The conference featured among its speakers a man who claims he was recruited for “a ‘20 & Back’ assignment which involved age regression (via Pharmaceutical means) as well as time regressed to the point of beginning service.” In plain English, he claims he served for two decades in an off-planet research project, and then was sent back in time to a few minutes after he left and “age-regressed” so no one noticed that that he’s really twenty years older than he looks.
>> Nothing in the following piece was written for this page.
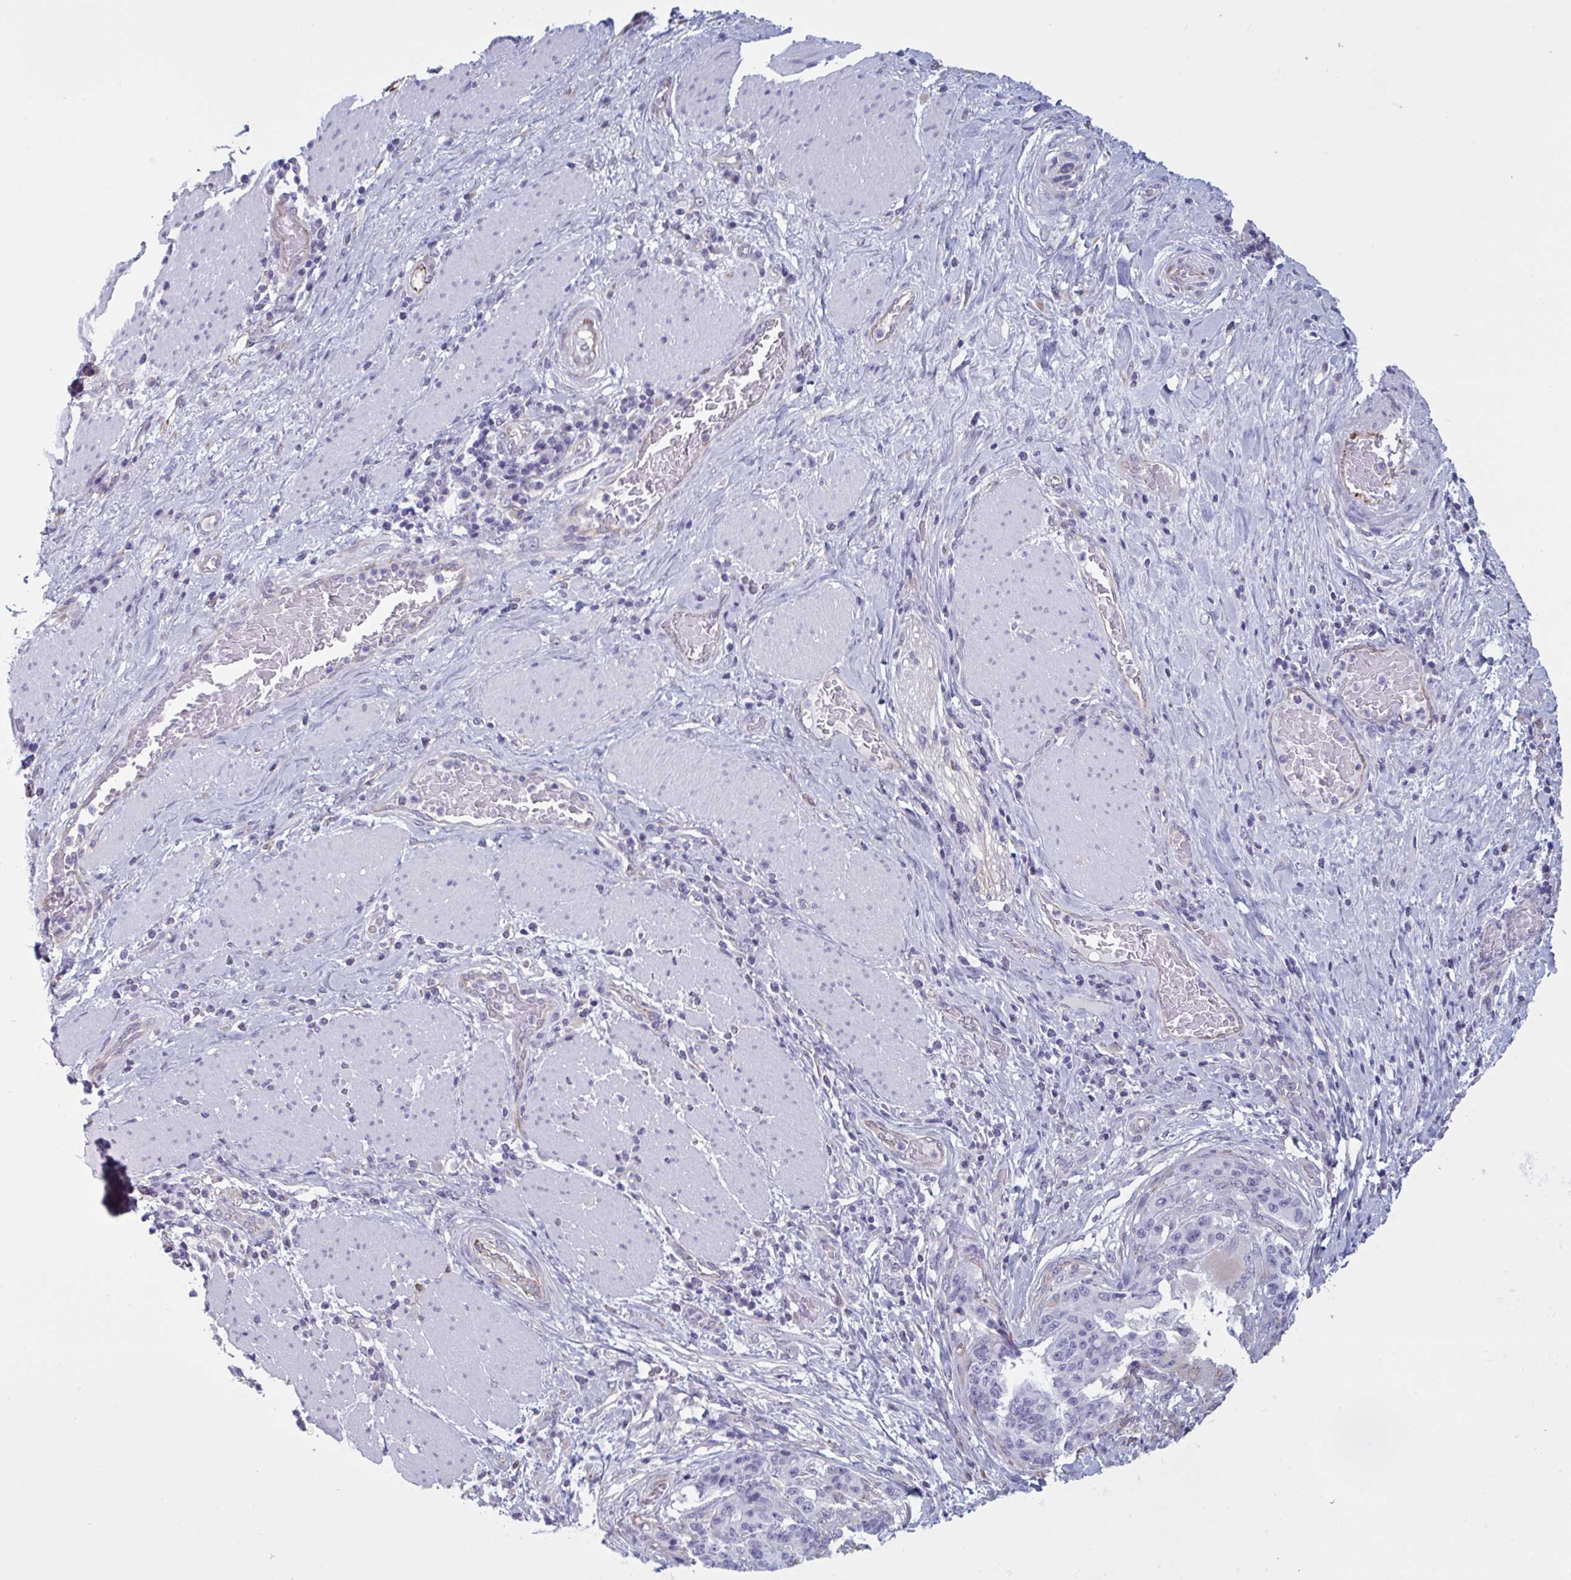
{"staining": {"intensity": "negative", "quantity": "none", "location": "none"}, "tissue": "stomach cancer", "cell_type": "Tumor cells", "image_type": "cancer", "snomed": [{"axis": "morphology", "description": "Normal tissue, NOS"}, {"axis": "morphology", "description": "Adenocarcinoma, NOS"}, {"axis": "topography", "description": "Stomach"}], "caption": "Human stomach adenocarcinoma stained for a protein using IHC displays no staining in tumor cells.", "gene": "OR1L3", "patient": {"sex": "female", "age": 64}}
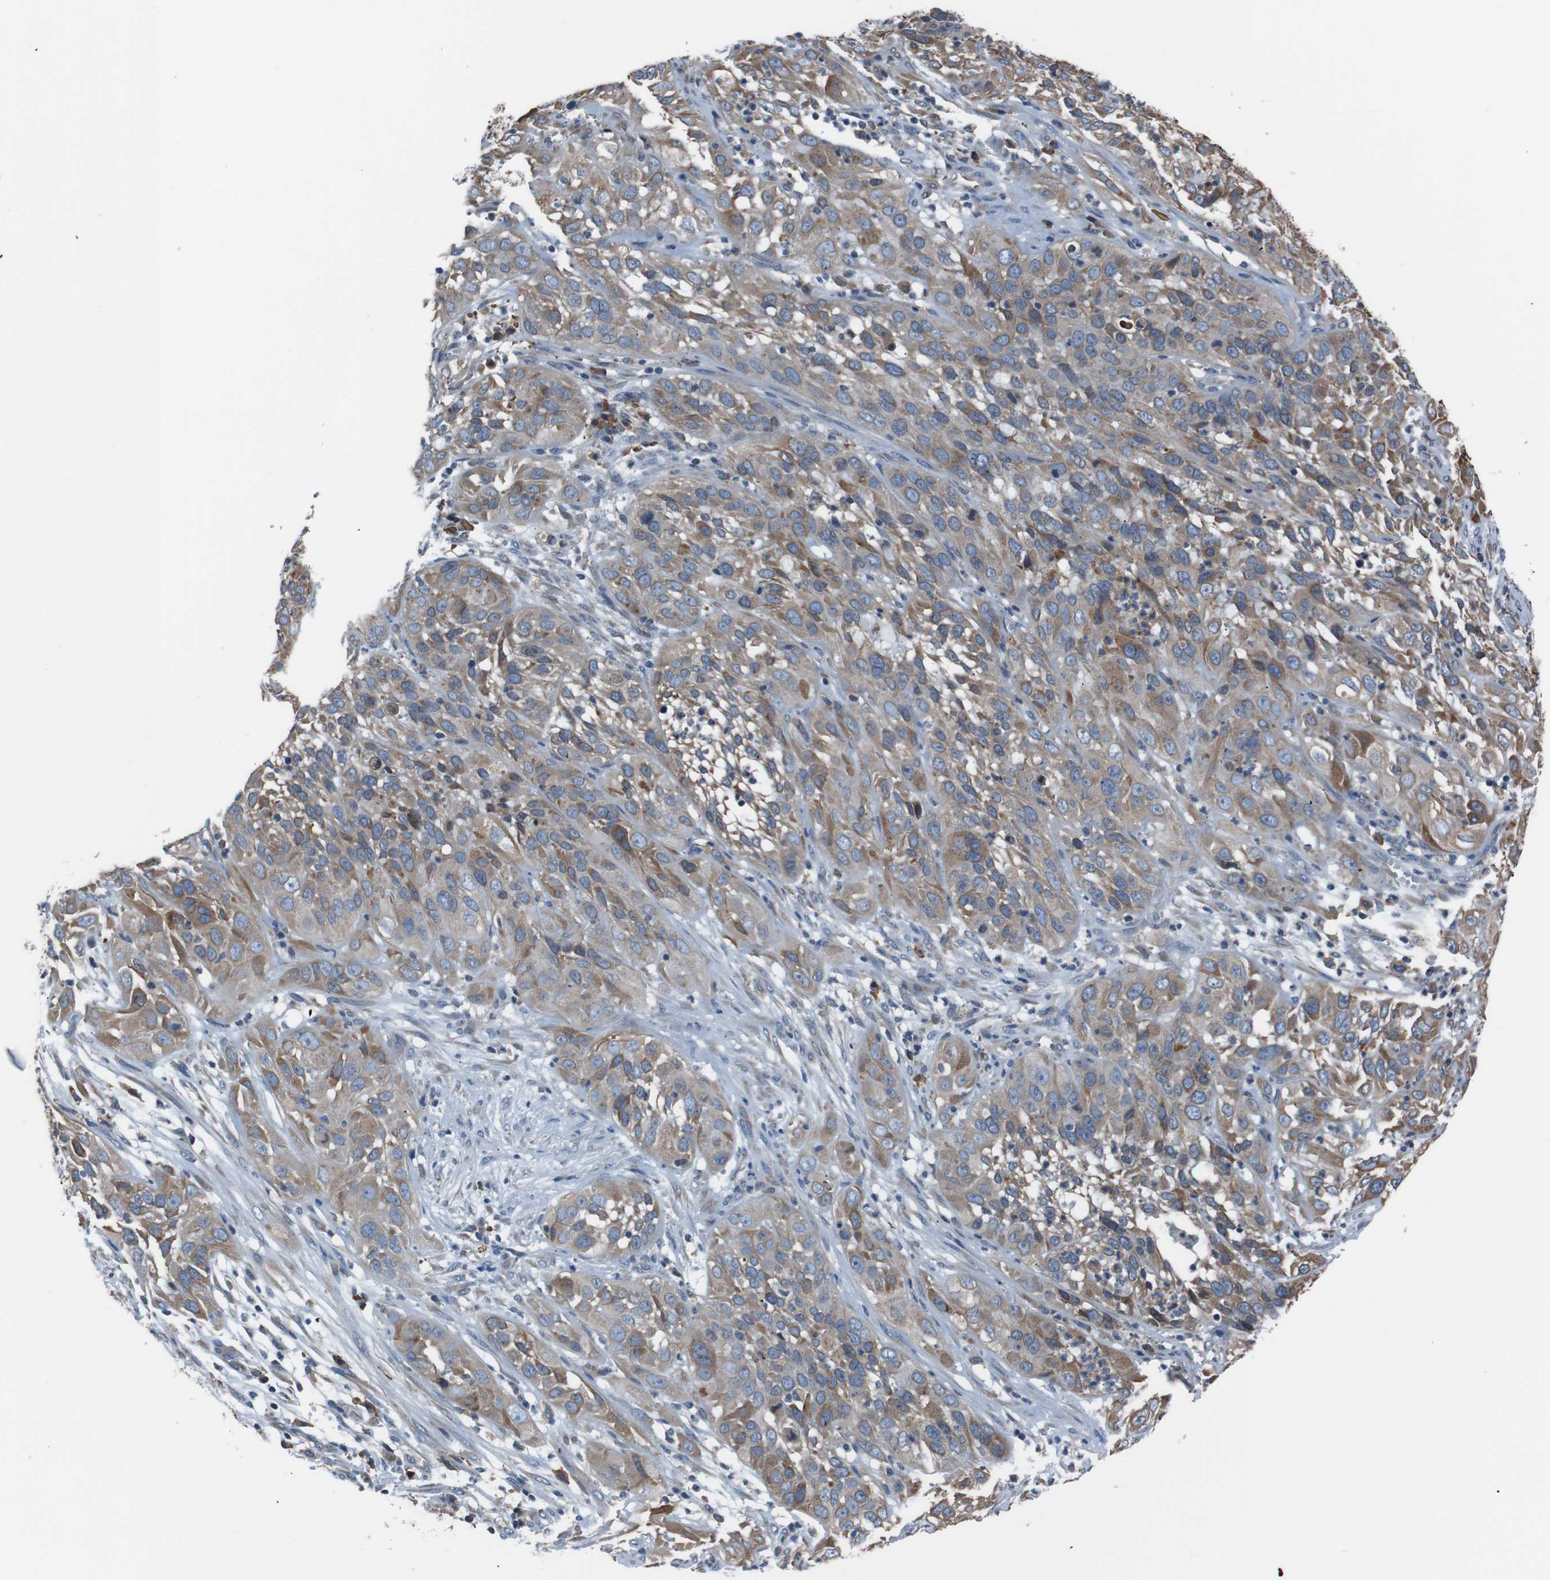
{"staining": {"intensity": "moderate", "quantity": "25%-75%", "location": "cytoplasmic/membranous"}, "tissue": "cervical cancer", "cell_type": "Tumor cells", "image_type": "cancer", "snomed": [{"axis": "morphology", "description": "Squamous cell carcinoma, NOS"}, {"axis": "topography", "description": "Cervix"}], "caption": "A histopathology image of human squamous cell carcinoma (cervical) stained for a protein demonstrates moderate cytoplasmic/membranous brown staining in tumor cells. Using DAB (3,3'-diaminobenzidine) (brown) and hematoxylin (blue) stains, captured at high magnification using brightfield microscopy.", "gene": "SIGMAR1", "patient": {"sex": "female", "age": 32}}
Another speaker claimed he was pre-identified as a future president of the United States in a CIA/DARPA program called Project Pegasus, which purportedly gathered intel on past and future events, such as the identities of future presidents. He also claimed Barack Obama was his roommate in 1980 in a CIA project called Mars Jump Room, a teleportation program that sent trainees to a secret base on the red planet.

 

You know, it sounds really bizarre when we step back and summarize things but there is no way to make this sound rational. The horror fiction of H. P. Lovecraft, which was inspired by the spirits behind 19th century occultists like Helena Blavatsky (and possibly the same spirit that communicated with Aleister Crowley), was filtered through the French science-fiction scene in the 1960s, adapted by a Swiss hotel manager named von Däniken, and recycled back to the United States at the time of the first moon landings, where it’s grown into a scientistic religion that replaces God with aliens.

Wow.

To paraphrase our friend, Christian researcher and author L. A. Marzulli: Now fifty years on from the publication of Chariots of the Gods, the ancient alien meme is real, burgeoning, and not going away.

And the old gods are using it to set the stage for their return.